16675:20081009:130543 Timeout while answering request
16675:20081009:130543 NODE 1: Error while receiving answer from Node [2] error: ZBX_TCP_READ() failed [Interrupted system call]


and on slave node repeated:
13537:20081009:130217 NODE 2: Received data from master node 1 for node 2 datalen 1944392

On slave node after recieving this 1944392 bytes mysql 20-30min eat 100% cpu and again by timeout recieved it. Perpetuum mobile :)

With initial sync node1 recieved 4Mb data and transforms to same perpetuum mobile.

How to change timeouts?

teferi
13-10-2008, 10:01
Possible this is timeout problem.
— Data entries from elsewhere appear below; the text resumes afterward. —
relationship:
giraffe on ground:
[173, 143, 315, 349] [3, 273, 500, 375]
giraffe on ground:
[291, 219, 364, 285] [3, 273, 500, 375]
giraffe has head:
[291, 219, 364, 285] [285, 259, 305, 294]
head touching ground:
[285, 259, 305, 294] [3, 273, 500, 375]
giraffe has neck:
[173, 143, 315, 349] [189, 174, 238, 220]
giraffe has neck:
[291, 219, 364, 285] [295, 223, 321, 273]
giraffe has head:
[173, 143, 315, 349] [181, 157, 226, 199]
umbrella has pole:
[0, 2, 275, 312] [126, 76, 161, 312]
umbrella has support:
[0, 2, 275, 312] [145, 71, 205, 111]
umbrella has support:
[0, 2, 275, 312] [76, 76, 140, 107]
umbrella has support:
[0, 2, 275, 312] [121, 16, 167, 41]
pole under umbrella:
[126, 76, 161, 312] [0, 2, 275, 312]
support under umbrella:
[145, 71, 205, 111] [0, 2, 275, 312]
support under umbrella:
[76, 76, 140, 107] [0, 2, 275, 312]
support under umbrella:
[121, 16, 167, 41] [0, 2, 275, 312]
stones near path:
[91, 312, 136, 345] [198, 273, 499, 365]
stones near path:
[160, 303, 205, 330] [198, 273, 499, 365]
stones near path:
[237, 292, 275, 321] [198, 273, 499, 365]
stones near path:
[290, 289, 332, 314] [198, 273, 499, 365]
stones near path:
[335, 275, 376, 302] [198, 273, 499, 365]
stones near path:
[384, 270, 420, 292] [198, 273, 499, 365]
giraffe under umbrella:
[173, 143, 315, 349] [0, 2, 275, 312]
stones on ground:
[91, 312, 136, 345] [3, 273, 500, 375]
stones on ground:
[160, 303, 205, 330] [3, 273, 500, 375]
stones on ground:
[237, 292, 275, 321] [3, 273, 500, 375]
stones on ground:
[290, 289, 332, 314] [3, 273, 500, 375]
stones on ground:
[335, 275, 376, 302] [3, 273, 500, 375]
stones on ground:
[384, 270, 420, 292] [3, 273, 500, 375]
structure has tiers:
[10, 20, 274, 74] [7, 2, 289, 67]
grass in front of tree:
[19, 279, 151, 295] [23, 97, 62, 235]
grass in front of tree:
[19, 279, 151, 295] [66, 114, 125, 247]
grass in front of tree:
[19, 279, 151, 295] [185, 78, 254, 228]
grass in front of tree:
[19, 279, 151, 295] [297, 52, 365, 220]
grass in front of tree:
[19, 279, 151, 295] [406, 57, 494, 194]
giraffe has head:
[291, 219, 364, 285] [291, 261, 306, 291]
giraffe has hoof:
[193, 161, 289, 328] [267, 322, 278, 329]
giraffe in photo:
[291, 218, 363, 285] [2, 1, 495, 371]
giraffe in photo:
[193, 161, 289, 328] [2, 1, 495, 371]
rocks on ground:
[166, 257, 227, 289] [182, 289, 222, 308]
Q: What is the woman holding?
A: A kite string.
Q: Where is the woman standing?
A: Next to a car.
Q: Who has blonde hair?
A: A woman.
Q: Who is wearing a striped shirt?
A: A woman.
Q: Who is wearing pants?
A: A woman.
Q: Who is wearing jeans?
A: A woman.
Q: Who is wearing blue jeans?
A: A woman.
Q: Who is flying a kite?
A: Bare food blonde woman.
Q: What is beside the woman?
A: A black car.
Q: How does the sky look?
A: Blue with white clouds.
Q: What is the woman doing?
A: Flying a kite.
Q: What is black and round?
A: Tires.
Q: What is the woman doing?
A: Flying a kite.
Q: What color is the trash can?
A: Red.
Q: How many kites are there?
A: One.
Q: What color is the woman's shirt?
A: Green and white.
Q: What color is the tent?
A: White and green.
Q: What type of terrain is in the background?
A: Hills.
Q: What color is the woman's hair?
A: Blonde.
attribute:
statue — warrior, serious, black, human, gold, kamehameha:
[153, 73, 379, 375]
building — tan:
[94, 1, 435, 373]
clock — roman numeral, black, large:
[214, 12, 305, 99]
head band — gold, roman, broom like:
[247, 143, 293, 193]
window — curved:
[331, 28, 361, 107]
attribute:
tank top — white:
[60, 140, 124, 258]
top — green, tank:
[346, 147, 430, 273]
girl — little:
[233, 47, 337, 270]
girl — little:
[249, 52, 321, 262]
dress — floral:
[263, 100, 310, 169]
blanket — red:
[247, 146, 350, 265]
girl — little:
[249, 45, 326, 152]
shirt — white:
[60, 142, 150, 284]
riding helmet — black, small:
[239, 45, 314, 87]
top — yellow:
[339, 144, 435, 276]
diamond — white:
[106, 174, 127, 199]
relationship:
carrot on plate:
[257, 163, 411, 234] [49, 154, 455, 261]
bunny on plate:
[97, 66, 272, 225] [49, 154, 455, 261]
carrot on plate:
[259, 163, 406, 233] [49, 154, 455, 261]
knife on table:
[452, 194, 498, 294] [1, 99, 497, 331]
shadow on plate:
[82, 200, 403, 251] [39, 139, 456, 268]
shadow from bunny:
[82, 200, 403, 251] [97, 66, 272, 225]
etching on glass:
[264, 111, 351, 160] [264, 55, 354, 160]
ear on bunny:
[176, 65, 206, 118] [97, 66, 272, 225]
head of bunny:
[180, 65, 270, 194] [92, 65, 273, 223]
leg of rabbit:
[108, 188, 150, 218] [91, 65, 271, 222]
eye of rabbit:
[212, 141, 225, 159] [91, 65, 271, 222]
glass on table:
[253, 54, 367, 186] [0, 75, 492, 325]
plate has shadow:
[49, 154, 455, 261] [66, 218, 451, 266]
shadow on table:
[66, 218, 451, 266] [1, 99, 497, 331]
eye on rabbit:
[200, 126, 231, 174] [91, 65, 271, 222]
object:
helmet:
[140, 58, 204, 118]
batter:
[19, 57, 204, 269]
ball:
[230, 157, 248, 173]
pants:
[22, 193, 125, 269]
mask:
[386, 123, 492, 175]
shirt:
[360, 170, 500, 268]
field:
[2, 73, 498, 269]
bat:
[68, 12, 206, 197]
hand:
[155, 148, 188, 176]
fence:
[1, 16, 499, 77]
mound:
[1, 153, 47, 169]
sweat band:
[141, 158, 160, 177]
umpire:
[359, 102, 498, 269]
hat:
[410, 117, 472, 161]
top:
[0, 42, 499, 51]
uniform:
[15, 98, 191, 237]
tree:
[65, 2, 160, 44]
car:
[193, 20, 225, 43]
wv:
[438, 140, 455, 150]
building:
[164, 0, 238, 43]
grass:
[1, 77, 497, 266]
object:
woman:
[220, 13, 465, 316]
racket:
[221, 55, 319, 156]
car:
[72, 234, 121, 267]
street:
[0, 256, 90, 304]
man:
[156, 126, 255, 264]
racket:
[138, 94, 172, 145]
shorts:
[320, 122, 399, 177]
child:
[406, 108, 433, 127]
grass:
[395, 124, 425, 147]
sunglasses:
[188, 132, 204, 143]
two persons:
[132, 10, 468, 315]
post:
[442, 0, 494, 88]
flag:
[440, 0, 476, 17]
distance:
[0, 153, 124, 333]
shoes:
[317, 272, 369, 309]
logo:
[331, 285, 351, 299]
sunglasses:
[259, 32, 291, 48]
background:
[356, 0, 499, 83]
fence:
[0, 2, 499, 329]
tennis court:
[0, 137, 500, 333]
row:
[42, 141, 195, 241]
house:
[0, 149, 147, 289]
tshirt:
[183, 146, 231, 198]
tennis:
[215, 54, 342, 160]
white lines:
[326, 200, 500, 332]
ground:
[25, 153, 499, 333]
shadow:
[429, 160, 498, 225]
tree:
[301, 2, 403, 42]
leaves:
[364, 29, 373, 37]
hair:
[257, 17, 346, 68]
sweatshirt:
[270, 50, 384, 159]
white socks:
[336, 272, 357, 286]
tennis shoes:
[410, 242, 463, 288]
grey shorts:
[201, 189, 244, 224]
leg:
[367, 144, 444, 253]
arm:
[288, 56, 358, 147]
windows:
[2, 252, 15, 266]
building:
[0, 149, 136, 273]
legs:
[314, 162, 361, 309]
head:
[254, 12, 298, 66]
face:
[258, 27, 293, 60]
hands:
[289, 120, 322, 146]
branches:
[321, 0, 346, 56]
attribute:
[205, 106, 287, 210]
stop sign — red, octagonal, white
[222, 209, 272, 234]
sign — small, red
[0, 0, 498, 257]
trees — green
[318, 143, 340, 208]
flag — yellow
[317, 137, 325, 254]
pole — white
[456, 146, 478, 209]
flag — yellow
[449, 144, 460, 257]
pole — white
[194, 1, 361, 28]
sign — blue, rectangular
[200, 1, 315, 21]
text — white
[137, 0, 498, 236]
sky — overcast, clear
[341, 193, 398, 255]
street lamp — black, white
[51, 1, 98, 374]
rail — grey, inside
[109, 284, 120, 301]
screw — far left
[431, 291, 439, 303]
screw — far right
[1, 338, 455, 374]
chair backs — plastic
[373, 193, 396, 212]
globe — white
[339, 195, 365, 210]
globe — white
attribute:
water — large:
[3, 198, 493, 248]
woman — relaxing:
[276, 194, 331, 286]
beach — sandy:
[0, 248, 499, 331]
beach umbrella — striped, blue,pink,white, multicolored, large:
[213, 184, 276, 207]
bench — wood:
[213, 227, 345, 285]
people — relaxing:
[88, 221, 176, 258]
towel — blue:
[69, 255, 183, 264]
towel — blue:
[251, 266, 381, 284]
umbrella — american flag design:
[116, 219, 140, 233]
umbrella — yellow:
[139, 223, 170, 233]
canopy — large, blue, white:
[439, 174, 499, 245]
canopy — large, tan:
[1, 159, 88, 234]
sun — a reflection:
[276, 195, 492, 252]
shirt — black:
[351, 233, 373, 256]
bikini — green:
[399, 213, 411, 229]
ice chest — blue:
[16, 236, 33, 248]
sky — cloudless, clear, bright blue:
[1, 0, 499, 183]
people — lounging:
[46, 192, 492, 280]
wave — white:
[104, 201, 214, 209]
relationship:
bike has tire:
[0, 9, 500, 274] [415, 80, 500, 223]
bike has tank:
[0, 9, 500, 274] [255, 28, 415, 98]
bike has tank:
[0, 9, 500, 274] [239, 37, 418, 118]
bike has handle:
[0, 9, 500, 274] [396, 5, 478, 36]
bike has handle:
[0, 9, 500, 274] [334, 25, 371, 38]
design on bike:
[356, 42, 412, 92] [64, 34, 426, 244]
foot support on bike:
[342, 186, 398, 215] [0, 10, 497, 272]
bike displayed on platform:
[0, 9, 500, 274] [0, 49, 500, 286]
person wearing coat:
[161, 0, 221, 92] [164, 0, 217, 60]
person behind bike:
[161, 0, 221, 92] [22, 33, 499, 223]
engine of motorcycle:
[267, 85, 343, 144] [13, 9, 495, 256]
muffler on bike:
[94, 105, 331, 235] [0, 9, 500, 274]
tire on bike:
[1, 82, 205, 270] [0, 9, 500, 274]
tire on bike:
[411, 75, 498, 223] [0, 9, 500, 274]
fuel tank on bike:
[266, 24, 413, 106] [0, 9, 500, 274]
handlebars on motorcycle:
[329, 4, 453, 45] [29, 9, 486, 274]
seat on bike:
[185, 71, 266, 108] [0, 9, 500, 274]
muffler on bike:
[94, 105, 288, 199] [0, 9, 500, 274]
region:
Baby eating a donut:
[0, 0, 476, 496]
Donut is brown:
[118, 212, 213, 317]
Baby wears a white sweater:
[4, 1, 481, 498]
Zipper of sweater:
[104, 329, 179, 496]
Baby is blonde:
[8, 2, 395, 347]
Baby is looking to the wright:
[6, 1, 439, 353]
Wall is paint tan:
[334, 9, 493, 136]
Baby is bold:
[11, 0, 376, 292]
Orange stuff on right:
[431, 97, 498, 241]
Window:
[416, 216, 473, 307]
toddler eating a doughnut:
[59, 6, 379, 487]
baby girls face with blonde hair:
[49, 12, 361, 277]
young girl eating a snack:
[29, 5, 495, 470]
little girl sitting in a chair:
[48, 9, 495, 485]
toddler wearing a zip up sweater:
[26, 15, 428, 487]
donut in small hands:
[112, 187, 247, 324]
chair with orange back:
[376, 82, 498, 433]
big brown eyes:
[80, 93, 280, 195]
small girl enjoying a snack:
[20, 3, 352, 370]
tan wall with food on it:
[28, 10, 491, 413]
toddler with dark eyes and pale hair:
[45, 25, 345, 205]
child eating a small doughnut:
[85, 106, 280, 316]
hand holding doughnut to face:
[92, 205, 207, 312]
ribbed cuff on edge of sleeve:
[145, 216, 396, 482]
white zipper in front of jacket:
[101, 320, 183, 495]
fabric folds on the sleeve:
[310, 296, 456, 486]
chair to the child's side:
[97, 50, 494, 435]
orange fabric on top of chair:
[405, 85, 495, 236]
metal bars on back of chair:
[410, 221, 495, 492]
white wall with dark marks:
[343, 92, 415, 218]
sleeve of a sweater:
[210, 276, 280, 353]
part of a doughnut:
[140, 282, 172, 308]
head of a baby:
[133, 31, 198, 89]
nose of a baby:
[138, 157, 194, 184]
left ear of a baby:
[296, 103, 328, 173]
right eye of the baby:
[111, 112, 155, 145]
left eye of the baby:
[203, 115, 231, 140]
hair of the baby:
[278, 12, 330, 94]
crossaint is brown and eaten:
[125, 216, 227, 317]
How to change timeouts?


Timeout variable in your conf file.

thissolution
13-10-2008, 12:49
Teferi

But the variable has a max of only 30 seconds, and syncing 4-19Mb over a ADSL2 takes a lot longer then 30 seconds.

Also, how do we track to see when bug ZBX-540 is fixed?

Thanks
Paul

teferi
13-10-2008, 12:52
Teferi

But the variable has a max of only 30 seconds, and syncing 4-19Mb over a ADSL2 takes a lot longer then 30 seconds.

Also, how do we track to see when bug ZBX-540 is fixed?

Thanks
Paul

About timeout - well you may propably want to hack into code to rise the limit.

About bug:
https://support.zabbix.com/browse/ZBX-540

thissolution
17-10-2008, 23:17
Alex

I have tried build 6180, but the same issue happens. I have posted this, and the log on the bug report on the 15/10 - but have had no correspondence from the zabbix team.

Paul

thissolution
21-10-2008, 06:10
Hi

Is there any update on this bug? I am not sure how anyone could use this in a wan based DM setup with this issue at hand?

Paul

xs-
21-10-2008, 09:07
this specific bug has been fixed in the 1.6 branch in svn (or get the nightly build).